Note that Scala features parallel collections as part of its standard library since 2.9.0, which are useable in a pretty similar way to ScalaCL's OpenCL-backed parallel collections (Scala's parallel collections can be created out of regular collections with .par, while ScalaCL's parallel collections are created with .cl).
The (very-)recently announced MS C++ AMP looks like the kind of thing you're after. It seems (from reading the news articles) that initially it's targeted at using GPUs, but the longer term aim seems to be to include multi-core too.
Sure. See ScalaCL for an example, though it's still alpha code at the moment. Note also that it uses some Java libraries that perform the same thing.
I will cover the more theoretical answer.
Different parallel hardware architectures implement different models of computation. Bridging between these is hard.
In the sequential world we've been happily hacking away basically the same single model of computation: the Random Access Machine. This creates a nice common language between hardware implementors and software writers.
No such single optimal model for parallel computation exists. Since the dawn of modern computers a large design space has been explored; current multicore CPUs and GPUs cover but a small fraction of this space.
Bridging these models is hard because parallel programming is essentially about performance. You typically make something work on two different models or systems by adding a layer of abstraction to hide specifics. However, it is rare that an abstraction does not come with a performance cost. This will typically land you with a lower common denominator of both models.
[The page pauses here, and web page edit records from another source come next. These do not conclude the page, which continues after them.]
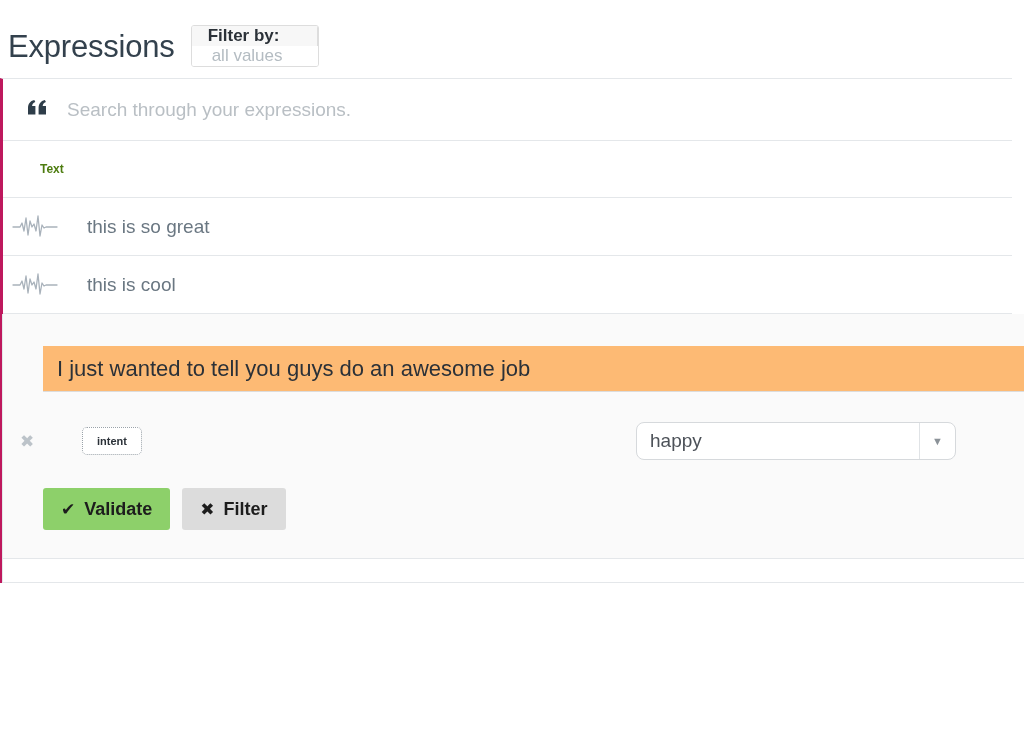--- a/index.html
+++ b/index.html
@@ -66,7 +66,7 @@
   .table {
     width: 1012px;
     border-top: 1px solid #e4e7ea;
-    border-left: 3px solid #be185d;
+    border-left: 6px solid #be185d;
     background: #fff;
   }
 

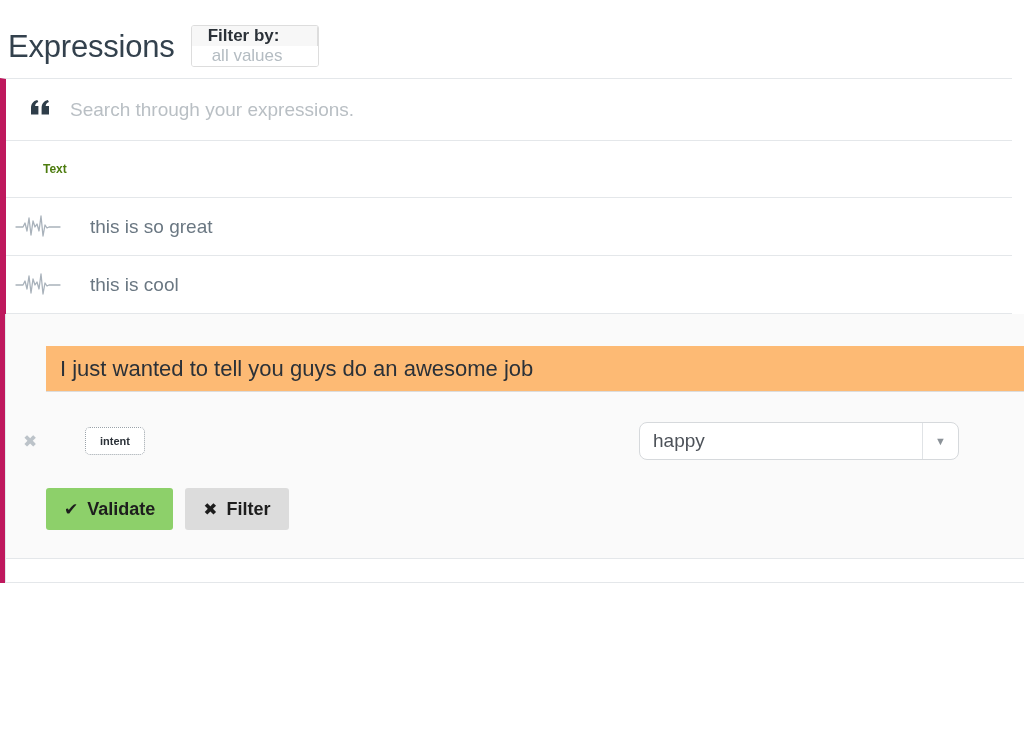--- a/index.html
+++ b/index.html
@@ -103,9 +103,9 @@
     background: #fff;
   }
   .head-cell {
-    font-size: 12px;
-    font-weight: bold;
-    color: #4d7c0f;
+    font-size: 16px;
+    font-weight: normal;
+    color: #000000;
   }
 
   .expr-row {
And now answering your actual question. Having a computational model (language, OS, library, ...) that is independent of CPU or GPU will typically not abstract over both while retaining the full power you're used to with your CPU, due to the performance penalties. To keep everything relatively efficient the model will lean towards GPUs by restricting what you can do.
Silver lining:
What does happen is hybrid computations. Some computations are more suited for other kinds of architectures. You also rarely do only one type of computation, so that a 'sufficiently smart compiler/runtime' will be able to distinguish what part of your computation should run on what architecture.